-- Assignment --
In the copy, keep every word of the data below and none of its pictures.

-- Data section --

—————

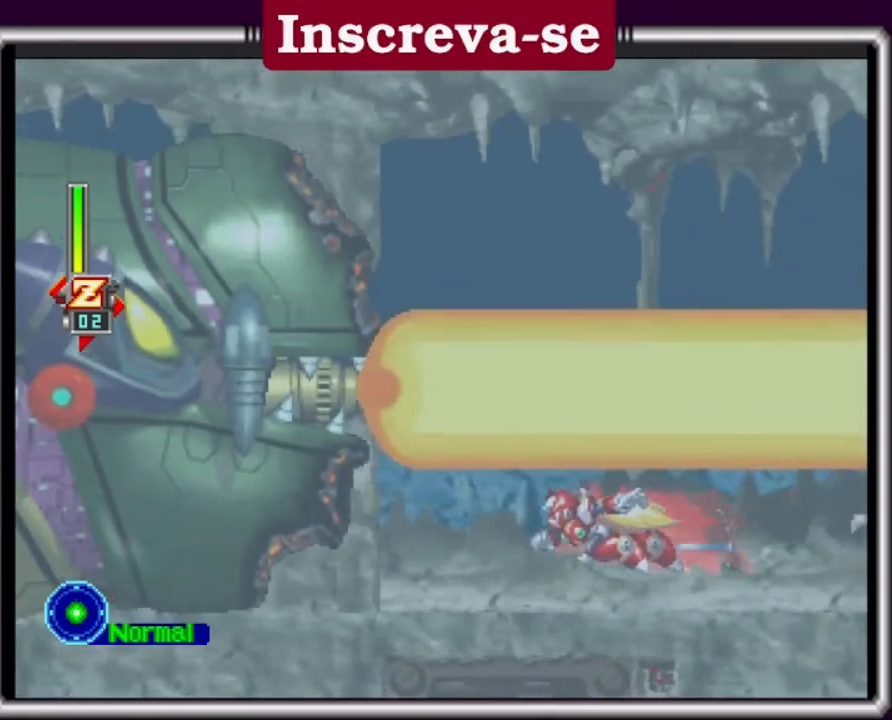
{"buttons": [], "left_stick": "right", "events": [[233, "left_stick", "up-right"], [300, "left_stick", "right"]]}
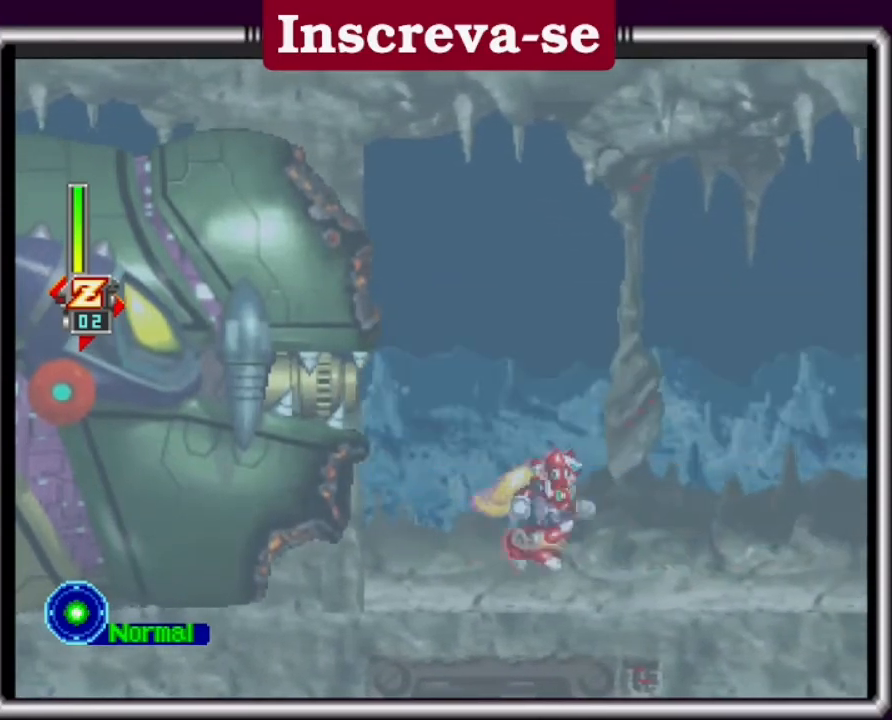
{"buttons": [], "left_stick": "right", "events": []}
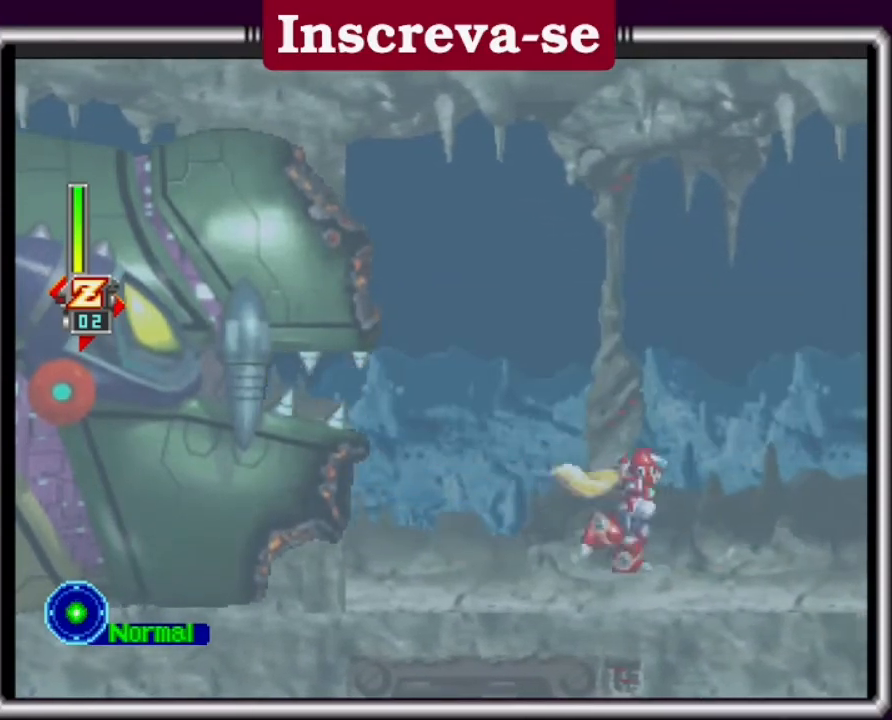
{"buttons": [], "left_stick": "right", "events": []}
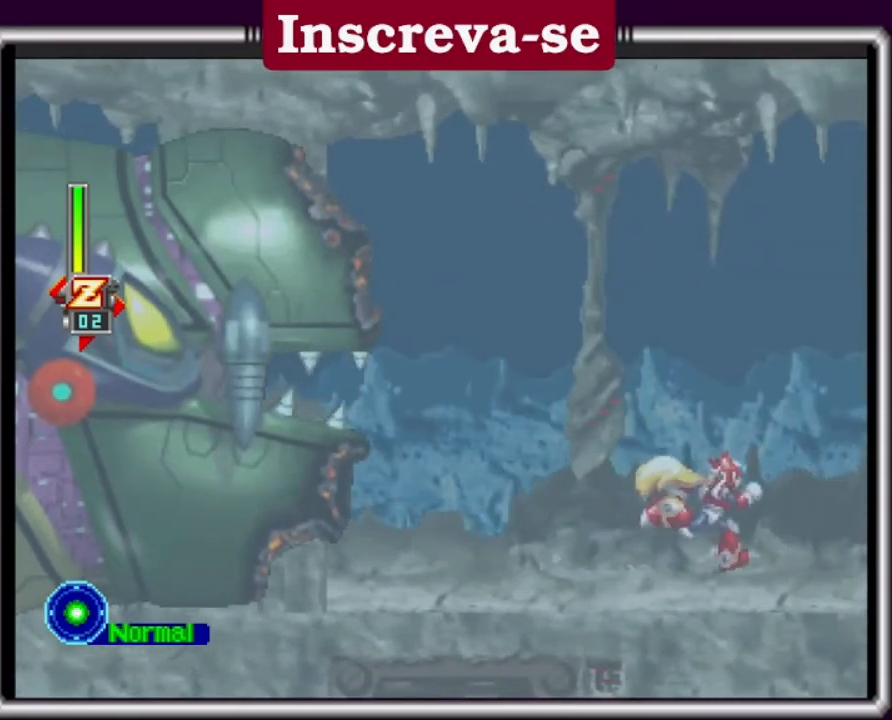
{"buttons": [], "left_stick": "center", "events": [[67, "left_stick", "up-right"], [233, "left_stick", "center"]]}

—————

-- Written answer --
{"buttons": [], "left_stick": "right", "events": [[233, "left_stick", "up-right"], [300, "left_stick", "right"]]}
{"buttons": [], "left_stick": "right", "events": []}
{"buttons": [], "left_stick": "right", "events": []}
{"buttons": [], "left_stick": "center", "events": [[67, "left_stick", "up-right"], [233, "left_stick", "center"]]}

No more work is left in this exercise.